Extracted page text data
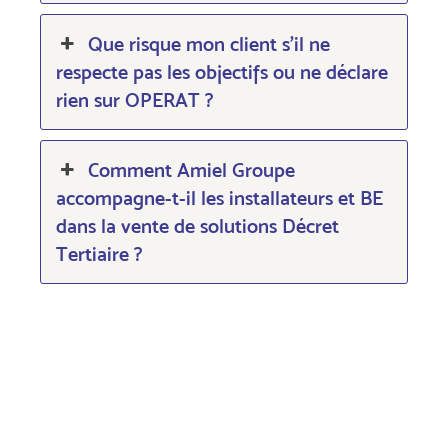
Que risque mon client s’il ne
respecte pas les objectifs ou ne déclare
rien sur OPERAT ?
Comment Amiel Groupe
accompagne-t-il les installateurs et BE
dans la vente de solutions Décret
Tertiaire ?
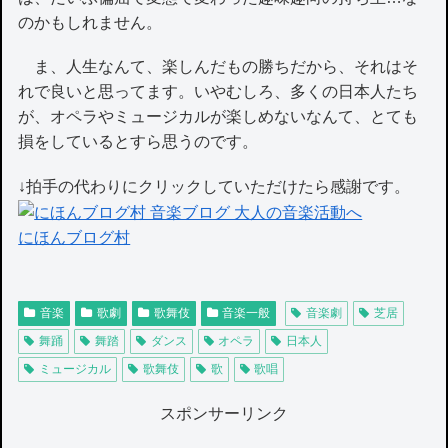
のかもしれません。
ま、人生なんて、楽しんだもの勝ちだから、それはそ
れで良いと思ってます。いやむしろ、多くの日本人たち
が、オペラやミュージカルが楽しめないなんて、とても
損をしているとすら思うのです。
↓拍手の代わりにクリックしていただけたら感謝です。
にほんブログ村
音楽
歌劇
歌舞伎
音楽一般
音楽劇
芝居
舞踊
舞踏
ダンス
オペラ
日本人
ミュージカル
歌舞伎
歌
歌唱
スポンサーリンク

## What to produce
Retype the records exactly. Any image in them should not appear in what you write.

## Response to the task
Que risque mon client s’il ne
respecte pas les objectifs ou ne déclare
rien sur OPERAT ?
Comment Amiel Groupe
accompagne-t-il les installateurs et BE
dans la vente de solutions Décret
Tertiaire ?
のかもしれません。
ま、人生なんて、楽しんだもの勝ちだから、それはそ
れで良いと思ってます。いやむしろ、多くの日本人たち
が、オペラやミュージカルが楽しめないなんて、とても
損をしているとすら思うのです。
↓拍手の代わりにクリックしていただけたら感謝です。
にほんブログ村
音楽
歌劇
歌舞伎
音楽一般
音楽劇
芝居
舞踊
舞踏
ダンス
オペラ
日本人
ミュージカル
歌舞伎
歌
歌唱
スポンサーリンク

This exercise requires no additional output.